General Truscott, who with army approval had already conducted one small-scale reconnaissance effort against Agrigento and Porto Empedocle on the 13th, felt that the 3d Division could take both towns without too much trouble. All he needed was General Patton’s approval. The Seventh Army commander agreed to another reconnaissance in force, this time in greater strength than the one battalion used previously. But Patton specified that the move was to be made on Truscott’s own responsibility. For General Truscott, there was much to gain and little to lose. If he could take Agrigento and Porto Empedocle, everybody would be happy. If he failed, he nevertheless would have gained valuable information on the status of the enemy’s defenses.17
Porto Empedocle serves Agrigento in somewhat the same fashion as Piraeus
serves Athens. A town of 14,000 people, Porto Empedocle had a town mole, almost completely surrounded by two breakwaters jutting from a narrow shelf of land slightly above sea level. On the eastern and western sides of town, abrupt cliffs rose in some places two hundred feet or so above the level of the shelf, and parts of the residential area faced the sea on these heights. In the center of town, a deep ravine cut through the cliffs to the lower shelf, sharply dividing the upper part of town into eastern and western halves. The daily capacity of the port was 800 tons, approximately the same as that of Licata.

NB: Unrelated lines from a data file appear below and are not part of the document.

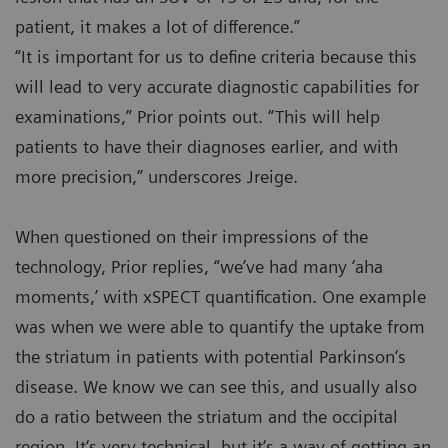
patient, it makes a lot of difference.”
“It is important for us to define criteria because this
will lead to very accurate diagnostic capabilities for
examinations,” Prior points out. “This will help
patients to have their diagnoses earlier, and with
more precision,” underscores Jreige.
When questioned on their impressions of the
technology, Prior replies, “we’ve had many ‘aha
moments,’ with xSPECT quantification. One example
was when we were able to quantify the uptake from
the striatum in patients with potential Parkinson‘s
disease. We know we can see this, and usually also
do a ratio between the striatum and the occipital
region. It‘s very technical, but it‘s a way of getting an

Agrigento, a city of some 34,000 inhabitants, was perched on a hilltop about three miles from the coast. Seventeen miles west of Palma di Montechiaro and twenty-two miles southwest of Canicattì, Agrigento was the most important road center along the southwestern coast of Sicily. Highway 115 connected Agrigento with Licata and Gela. Highway 122 linked it to Caltanissetta, Canicattì, and Favara.
For the Seventh Army, Agrigento represented the gateway to western Sicily. From there, Highway 115 continued northwestward along the coast to Marsala and Trapani; Highway 118 zigzagged northward over the mountains through Raffadali, Prizzi, and Corleone to the north coast and Palermo. Veering at first northeastward, a second-class road also led to the north coast by way of the inland towns of Conistini and Lercara Friddi. The seizure of Agrigento thus was essential for a drive on Palermo, while Porto Empedocle would give Seventh Army a port twenty-five miles closer to its front.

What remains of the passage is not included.